Meta’s newly relaxed content moderation policies in the US may lead to a splintered digital community.
The company has rewritten its policies on “hateful conduct”, allowing users on platforms such as Facebook, Instagram and Threads to post statements that could have previously been considered hate speech.
Deleted clauses banning specific derogatory statements include comparing women to “household objects or property”, “Black people as farm equipment” and “transgender or non-binary people as ‘it’”.
The revised guidelines read: “We do allow allegations of mental illness or abnormality when based on gender or sexual orientation, given political and religious discourse about transgenderism and homosexuality and common non-serious usage of words like ‘weird’.”
In a five-minute video on Instagram, sporting a $900,000 Greubel Forsey watch, Meta CEO Mark Zuckerberg recently said: “The recent elections also feel like a cultural tipping point towards, once again, prioritising speech.”
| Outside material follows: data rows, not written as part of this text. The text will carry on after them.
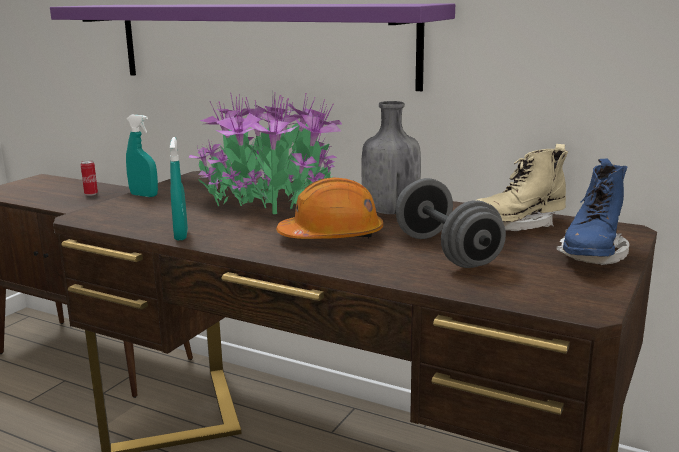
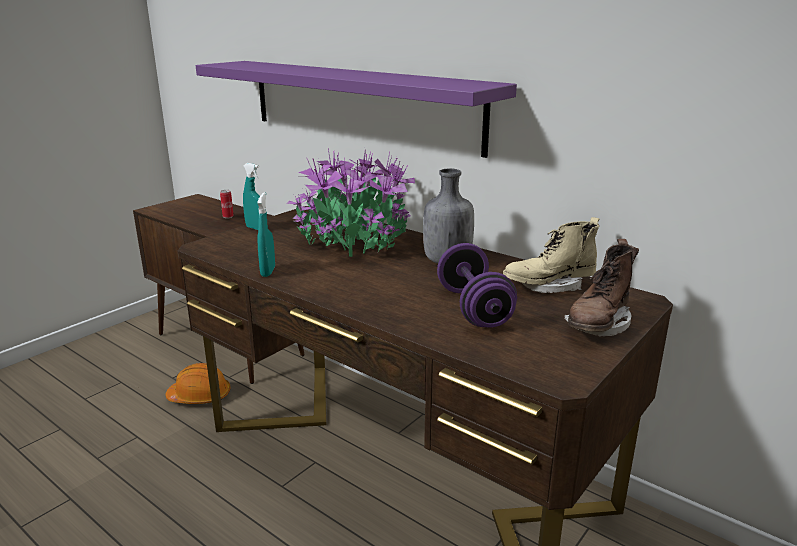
camera: 10 degrees right, 5 degrees up
(332, 236) = (386, 284): orange hard hat -> orange hard hat (200, 396)
(446, 251) = (473, 308): grey dumbbell -> purple dumbbell
(591, 256) = (598, 325): blue boot -> brown boot

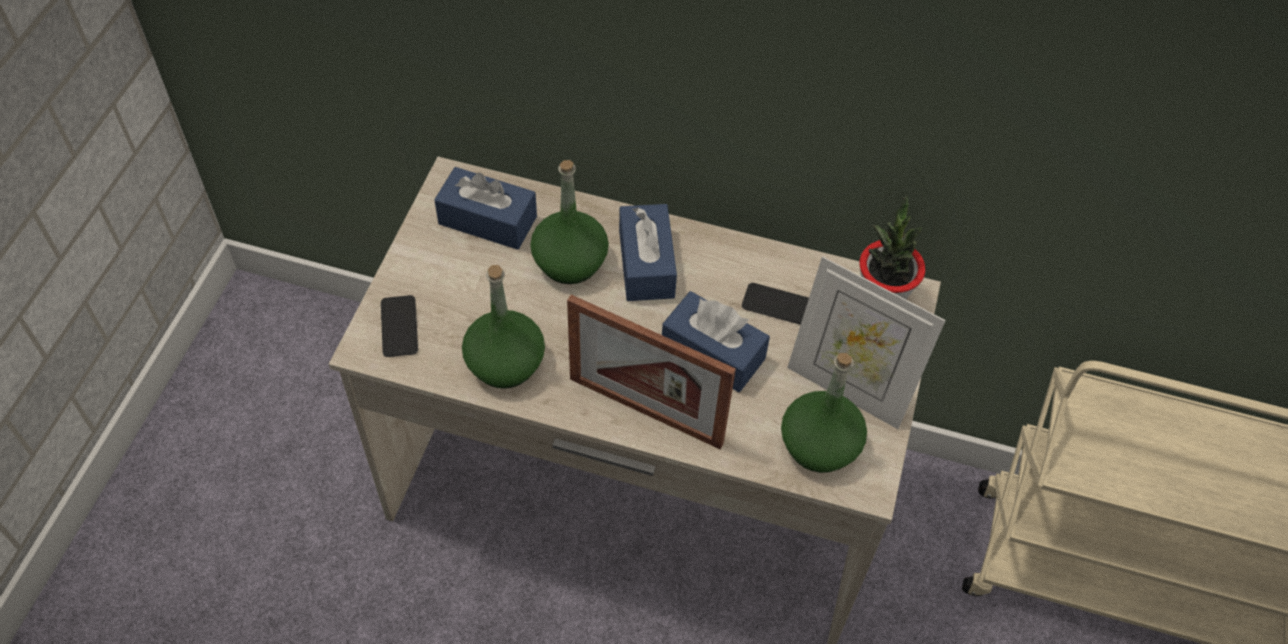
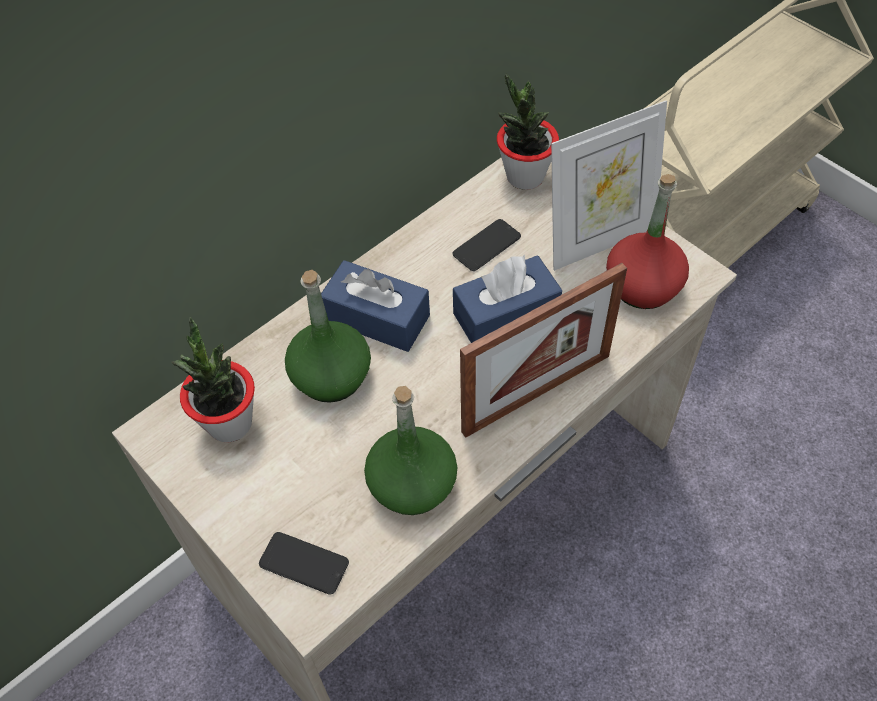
camera: 55 degrees left, 0 degrees up
(487, 220) = (229, 423): blue tissue box -> potted plant
(819, 445) = (642, 286): green bottle -> red bottle

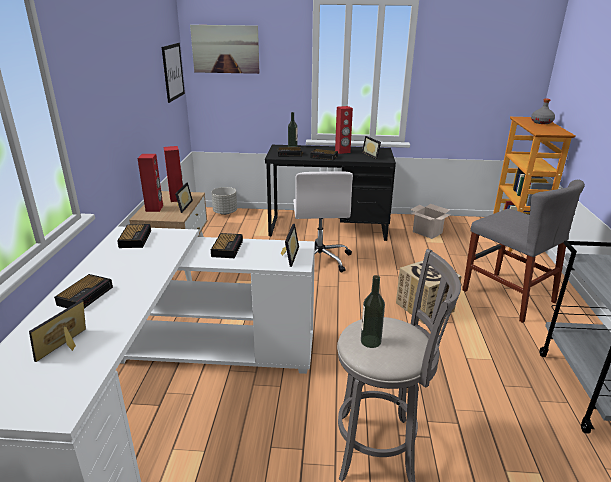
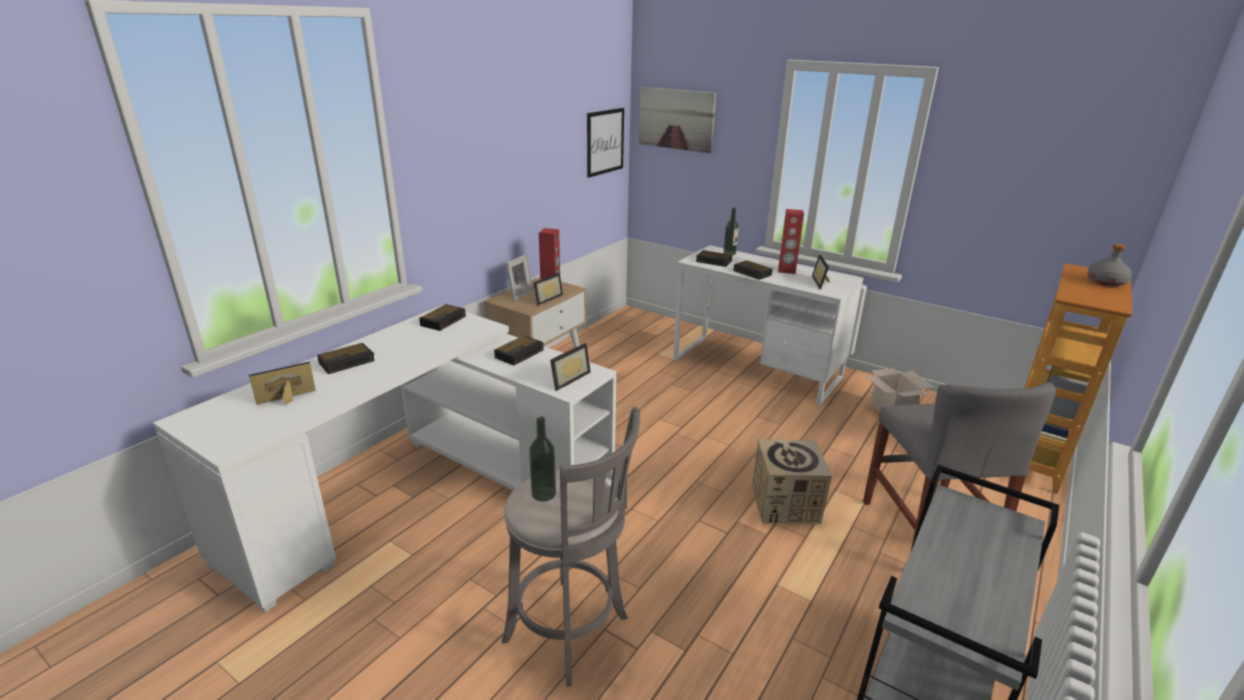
camera: 30 degrees right, 0 degrees up
(154, 208) = (518, 295): red speaker -> picture frame
(225, 212) = (650, 318): grey planter -> none
(319, 259) = (707, 403): white office chair -> none
(328, 228) = (756, 368): black desk -> white desk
Zuckerberg has replaced the company’s extensive third-party fact-checking programme, which has relied on organisational partners, with a community-driven system that mirrors X’s Community Notes under which users can submit suggested “notes” on other people’s content. Certain users vote on whether or not the notes are publicly displayed.
Also removed is the prohibition of “the usage of slurs that are used to attack people on the basis of their protected characteristics” and “content targeting a person or group of people on the basis of their protected characteristic(s) with claims that they have or spread the novel coronavirus, are responsible for the existence of the novel coronavirus, are deliberately spreading the novel coronavirus”.
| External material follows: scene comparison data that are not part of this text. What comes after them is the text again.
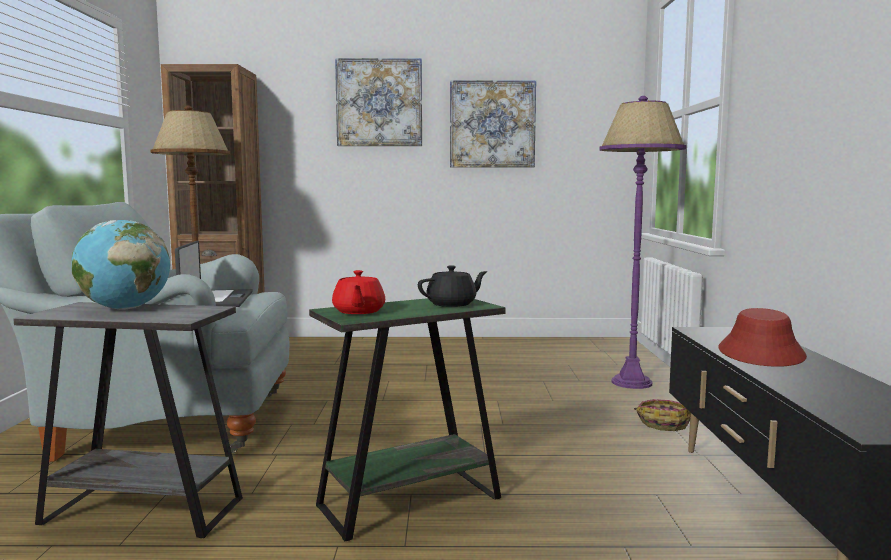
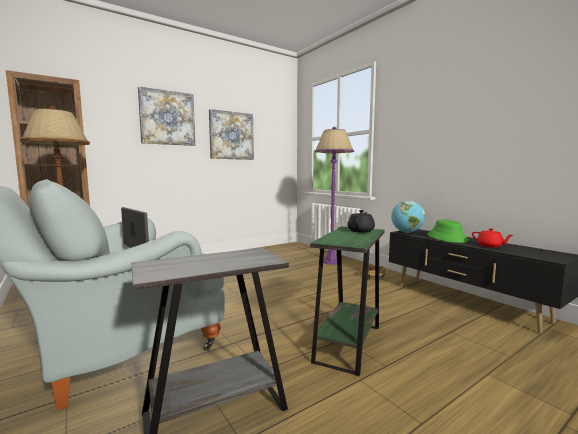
camera: 35 degrees left, 0 degrees up
(124, 309) = (198, 260): globe -> globe (406, 232)
(358, 312) = (342, 240): red teapot -> red teapot (490, 246)
(761, 353) = (447, 238): red hat -> green hat

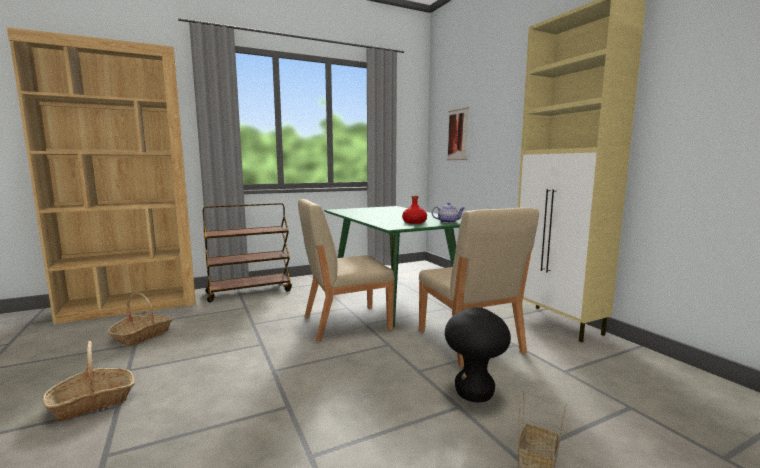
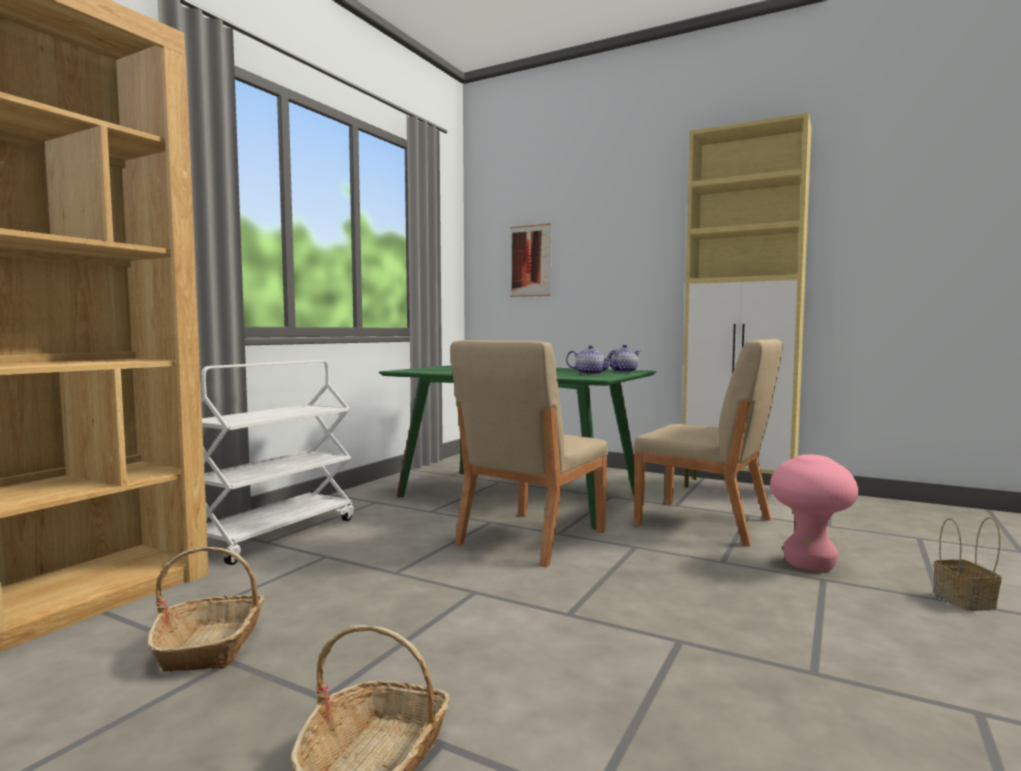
camera: 35 degrees left, 5 degrees down
(250, 291) = (276, 534): brown cart -> white cart
(414, 222) = (590, 374): red bottle -> teapot
(474, 393) = (809, 564): black stool -> pink stool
With the provision going away, it may now be within the bounds to state, for example, that Chinese people were responsible for the Covid-19 pandemic.
In August, Zuckerberg said in a letter to Republican Congressman Jim Jordan that the Biden administration in 2021 “repeatedly pressured” his company to take down certain posts related to Covid and the “government pressure was wrong”. This week the CEO said: “We’re going to dramatically reduce the amount of censorship on our platforms.”
The policy change comes soon after he replaced Nick Clegg, the company’s former president of global affairs, with Joel Kaplan, who served as former US President George W. Bush’s deputy chief of staff from 2006 to 2009 and then joined Meta as vice-president of US policy in 2011 (back then the company was called Facebook).
Arturo Bejar, a former engineering director at Meta with expertise on curbing online harassment, told AP that he was worried about the changes to Meta’s harmful-content policies: “I shudder to think what these changes will mean for our youth. Meta is abdicating their responsibility to safety, and we won’t know the impact of these changes because Meta refuses to be transparent about the harms teenagers experience, and they go to extraordinary lengths to dilute or stop legislation that could help.”
Looking at Google Trends in the US, a search for ways to delete Facebook and Instagram accounts has been on the upswing since Zuckerberg announced the loosening of content moderation policies.
Though European Commission spokesperson Thomas Regnier declined comment on Meta’s policy announcement for the US, he said during a media conference that Europe wasn’t asking any platform to remove lawful content. “We just need to make the difference between illegal content and then content that is potentially harmful…. There, we ask just platforms to take appropriate risk mitigation measures.”